Yes, it's time we're reading about the best-kept secret in the alternative business world ("By the People," Feb. 22). Cooperatives are the model we should be learning about. They are the future. We can all support this movement by patronizing our local Bay Area Cooperatives. In addition to the Arizmendi/Cheeseboard bakeries, there is Rainbow Grocery (SF), Jackson Hardware and Alvarado Street Bakery that sells organic breads to stores in the Bay Area and throughout the country. Praxis Peace Institute, the Sonoma nonprofit that I direct, will take a group for a study tour of the Mondragon Cooperatives in Spain, Sept. 9-15, 2012. Information is available on www.praxispeace.org.
I must take issue with your article on the Arizmendi Bakery in San Rafael ("By the People," Feb. 22). My wife was a founding member. She found a meeting space for them before the opening, and shopped for their furniture and light fixtures. There were 13 founding members, but Arizmendi permitted a central clique to vote themselves into permanent status, at which point all the other founders were forced to either suck up or be voted out. It was then obvious that some founders were "more equal than others." This crooked little clique made life hell for my wife and the others before finally voting them out altogether.

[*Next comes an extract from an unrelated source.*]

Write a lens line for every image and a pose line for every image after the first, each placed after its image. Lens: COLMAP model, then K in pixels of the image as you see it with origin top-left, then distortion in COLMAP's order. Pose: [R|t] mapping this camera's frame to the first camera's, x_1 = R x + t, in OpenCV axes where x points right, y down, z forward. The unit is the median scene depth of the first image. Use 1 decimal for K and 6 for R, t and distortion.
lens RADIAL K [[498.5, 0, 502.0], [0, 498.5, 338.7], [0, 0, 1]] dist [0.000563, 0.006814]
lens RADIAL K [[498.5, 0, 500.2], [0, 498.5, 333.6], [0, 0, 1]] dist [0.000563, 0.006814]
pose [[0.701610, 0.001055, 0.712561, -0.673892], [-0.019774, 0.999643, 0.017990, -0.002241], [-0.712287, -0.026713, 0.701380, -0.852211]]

Arizmendi had "oppression training" and "conflict resolution" procedures in place, but it was all just PC window dressing. The clique ran into trouble only when their ringleader had a breakdown and quit. Now all of the founding members are gone. Those were the people who had the best profit-sharing position. With them gone, Arizmendi shares little profit with the current owner-workers, who make a pittance while waiting for very meager profit-sharing. What an interesting coincidence that Arizmendi would permit such things to happen, and that the result is no founding members left with which to "share." It's all a big lie, an atrocity, and a shameful fraud. I feel terrible for those kids who still work there, but there can be nothing but contempt for Arizmendi itself.

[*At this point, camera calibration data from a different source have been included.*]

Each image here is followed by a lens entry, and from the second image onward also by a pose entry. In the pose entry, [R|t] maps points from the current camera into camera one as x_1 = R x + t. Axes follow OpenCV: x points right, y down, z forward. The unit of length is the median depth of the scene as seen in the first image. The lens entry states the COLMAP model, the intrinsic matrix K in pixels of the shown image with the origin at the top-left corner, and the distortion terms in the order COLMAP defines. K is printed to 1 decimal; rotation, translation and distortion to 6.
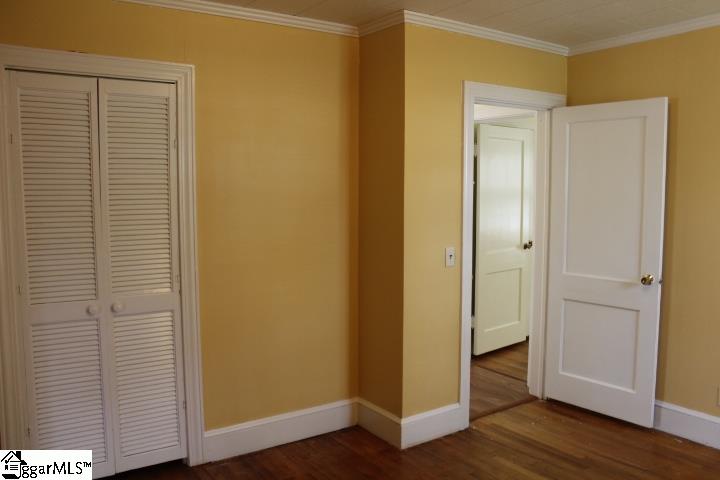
lens RADIAL K [[591.3, 0, 360.0], [0, 591.3, 240.0], [0, 0, 1]] dist [-0.110792, 0.016953]
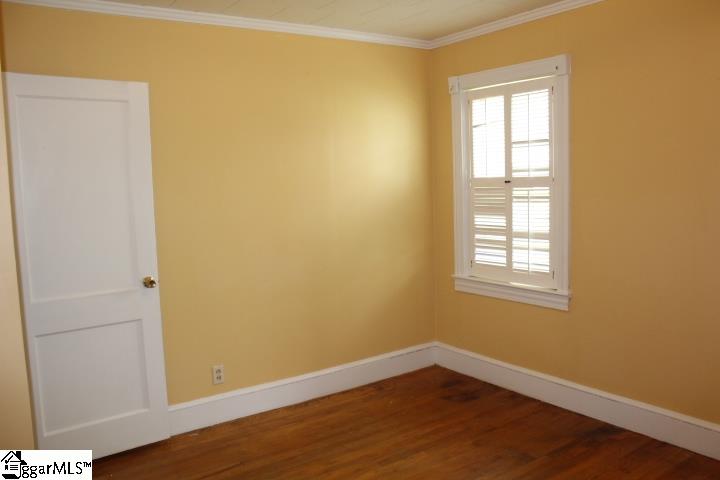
lens RADIAL K [[591.3, 0, 360.0], [0, 591.3, 240.0], [0, 0, 1]] dist [-0.110792, 0.016953]
pose [[-0.025068, -0.094201, 0.995238, -0.361143], [0.121470, 0.987887, 0.096565, -0.038470], [-0.992279, 0.123312, -0.013321, 0.584029]]
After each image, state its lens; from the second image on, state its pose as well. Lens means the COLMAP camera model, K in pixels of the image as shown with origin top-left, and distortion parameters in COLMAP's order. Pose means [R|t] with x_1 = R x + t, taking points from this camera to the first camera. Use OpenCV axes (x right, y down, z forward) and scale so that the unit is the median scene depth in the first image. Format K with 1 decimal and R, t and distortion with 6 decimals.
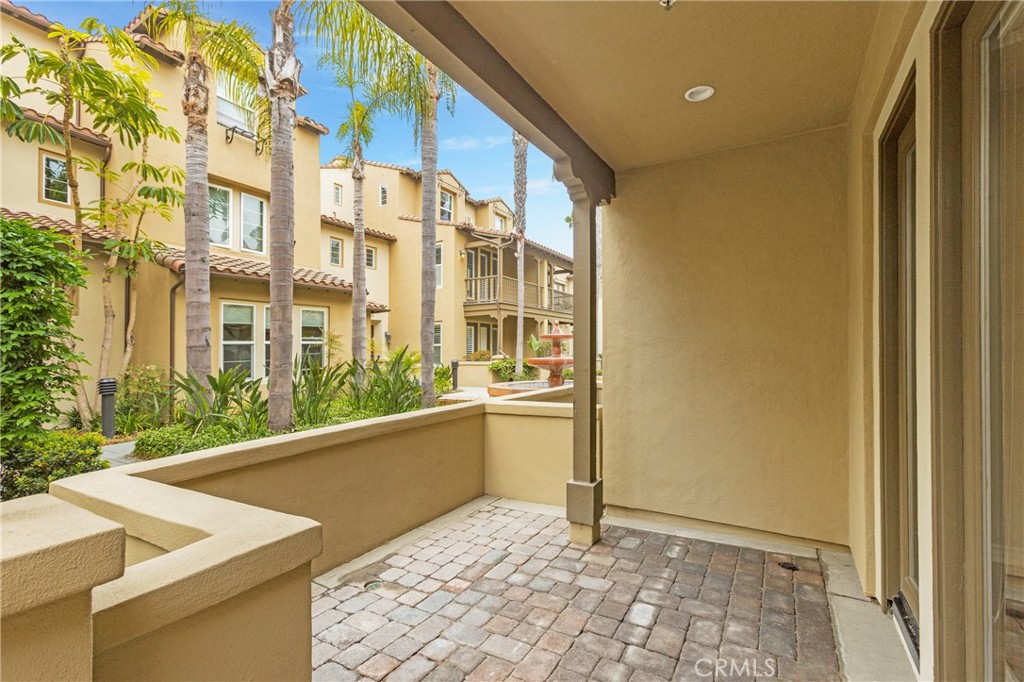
lens RADIAL K [[474.6, 0, 493.4], [0, 474.6, 349.7], [0, 0, 1]] dist [0.001619, 0.003302]
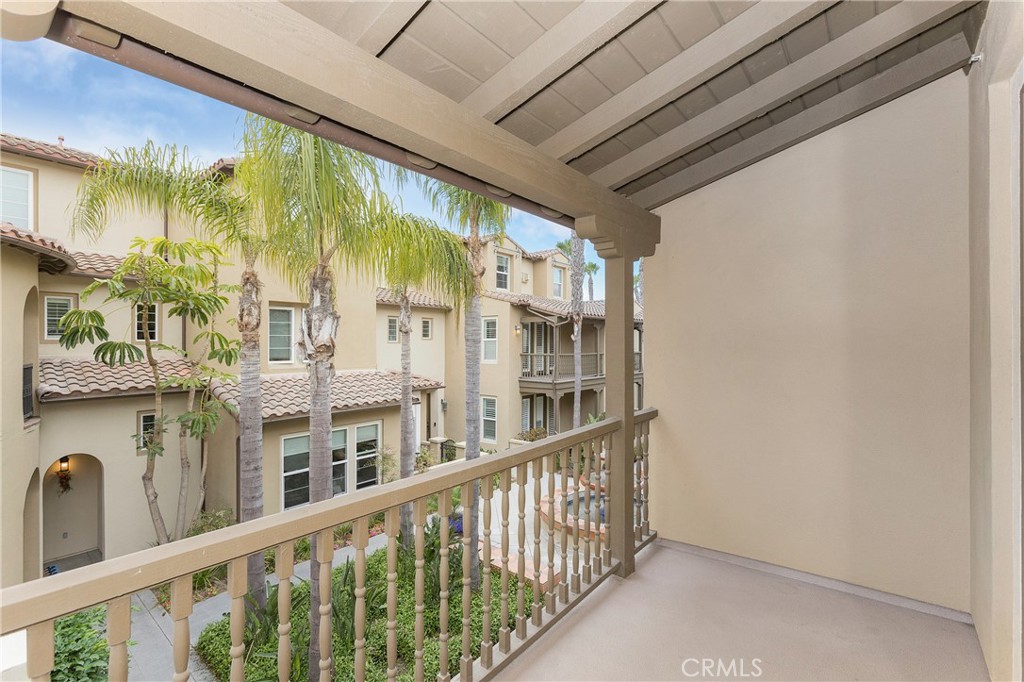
lens RADIAL K [[474.6, 0, 478.1], [0, 474.6, 342.0], [0, 0, 1]] dist [0.001619, 0.003302]
pose [[0.986132, 0.003157, -0.165930, 0.017923], [-0.001391, 0.999941, 0.010755, -0.195260], [0.165954, -0.010375, 0.986079, 0.021672]]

An article on why men can't seem to think straight when talking to a woman? ("Hi There, Uh . . . Duh," Feb. 8.) It seems quite obvious to me: they aren't using the brain that's above their waist! Duh!

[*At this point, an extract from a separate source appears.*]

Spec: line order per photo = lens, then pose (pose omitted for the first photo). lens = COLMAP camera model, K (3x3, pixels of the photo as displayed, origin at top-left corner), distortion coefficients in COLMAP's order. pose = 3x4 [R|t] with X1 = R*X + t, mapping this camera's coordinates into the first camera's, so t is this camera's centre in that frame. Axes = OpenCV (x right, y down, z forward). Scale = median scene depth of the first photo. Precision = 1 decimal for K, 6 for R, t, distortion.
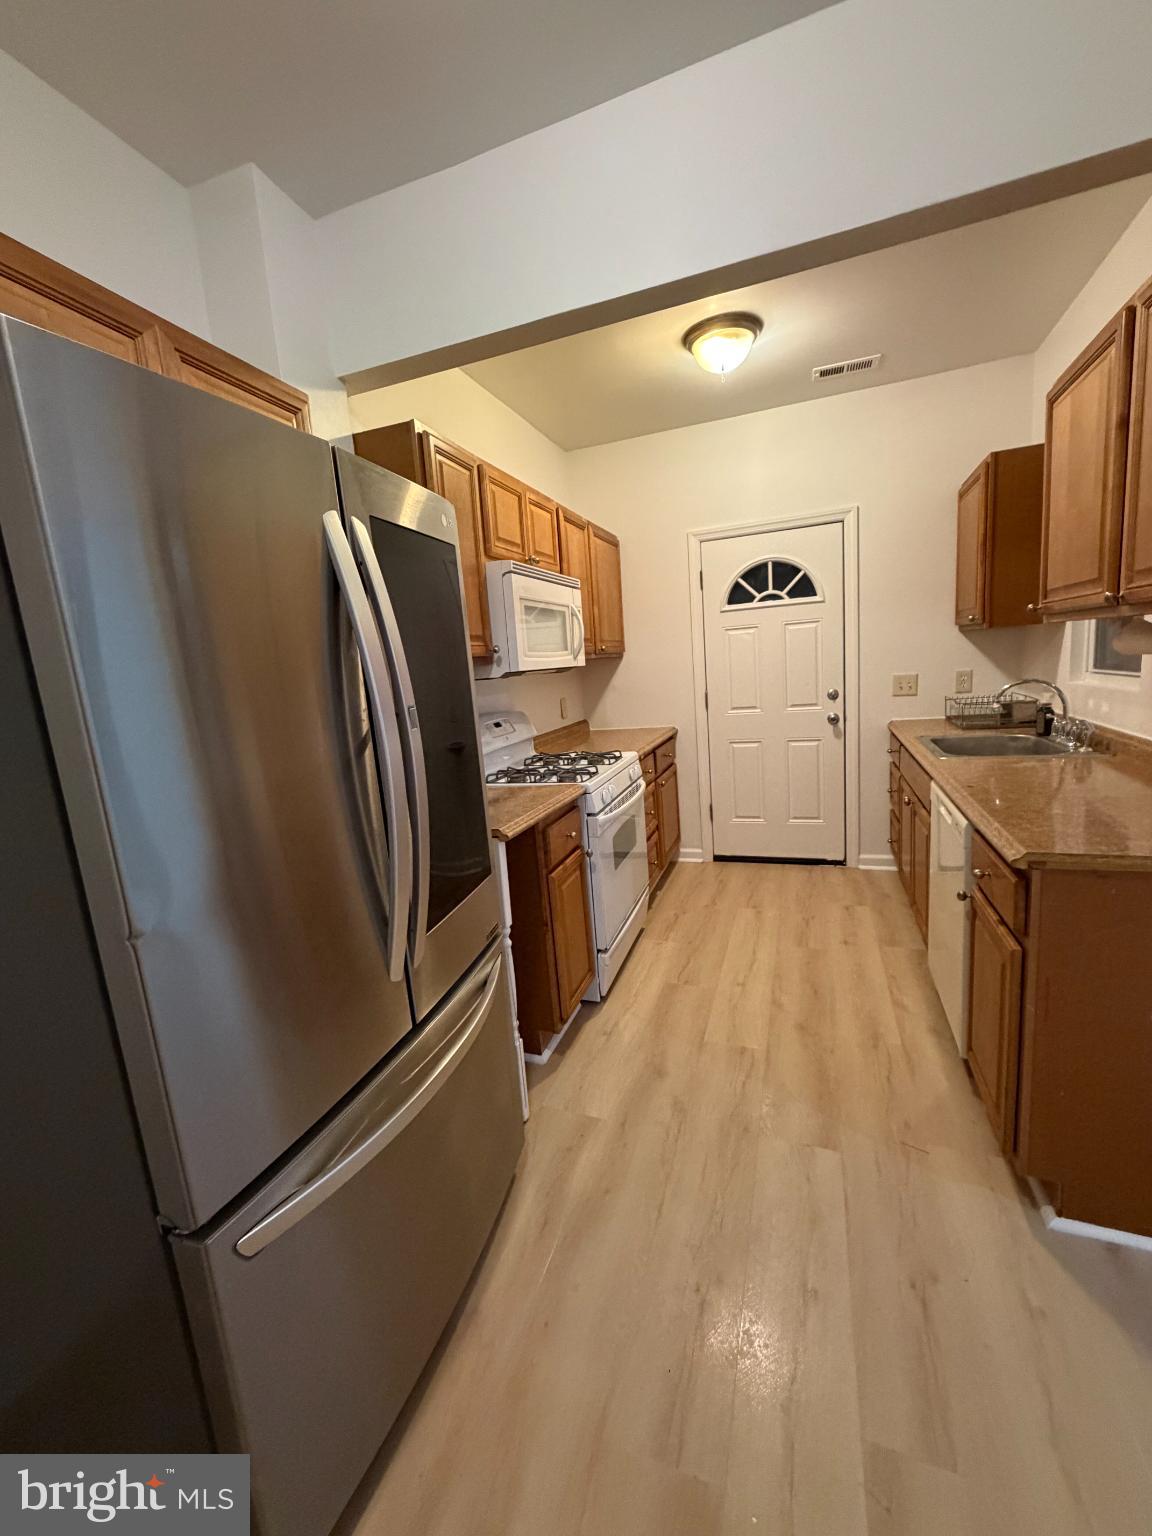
lens RADIAL K [[608.1, 0, 576.0], [0, 608.1, 768.0], [0, 0, 1]] dist [0.000428, 0.000379]
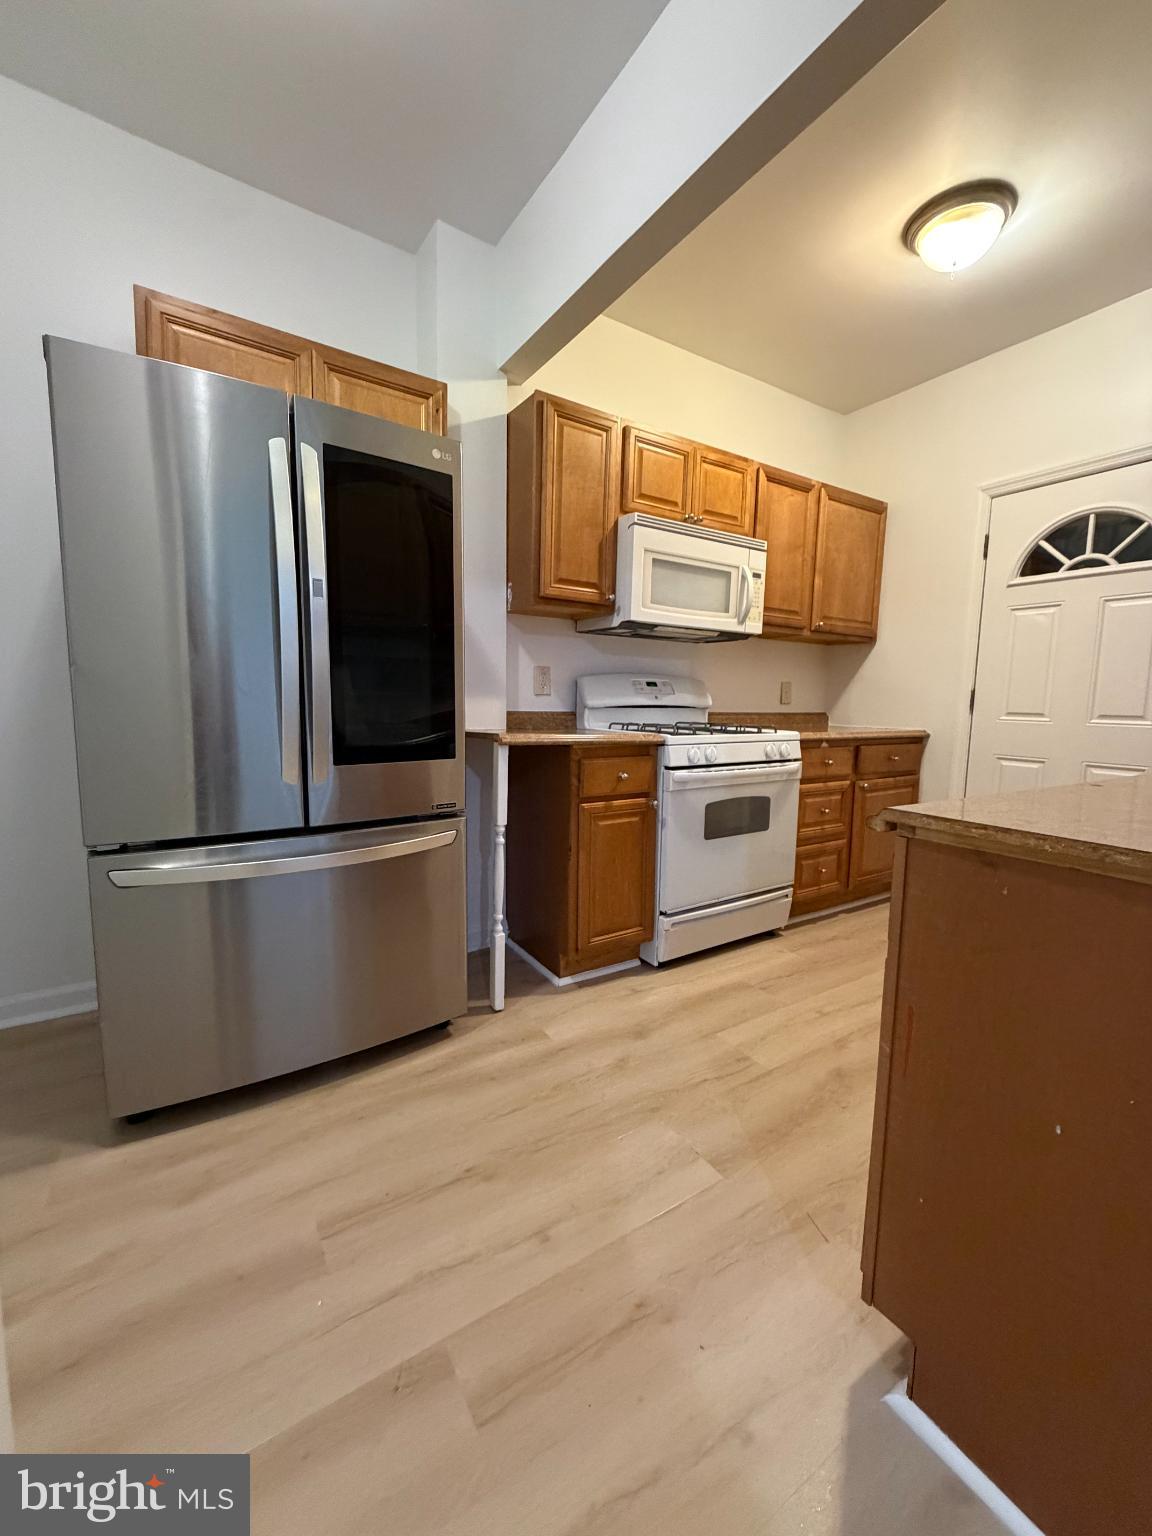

I've seen articles about the biggest cutting of redwood forest for vineyard ever to take place in Sonoma County. Spain-based Artesa / Codorníu is a huge corporation and we're a tiny dot on their map.
I'm concerned about our society's take on nature. I was born and raised underneath these trees surrounding my home in Annapolis. I'm heartbroken that I have to fight to protect what Mother Nature gave me.
The California Deptartment of Forestry should represent the state's citizens by protecting our environment, especially our state tree. I'm devastated they're signing off on a deal with Artesa to deforest my childhood memories. What bothers me most is that grapes can grow elsewhere. Why cut down these unsurpassed trees to plant vineyards? The redwood only grows in this region of our country—that's why it's our state tree. It deserves to be protected.
We can't pick our state flower, but it's OK to cut the state tree? We need to morally contemplate this before we destroy our planet's beautiful assets. The wine industry is booming in a down economy. For a financially struggling society, the least we can do is protect our earth, because nature will always be free.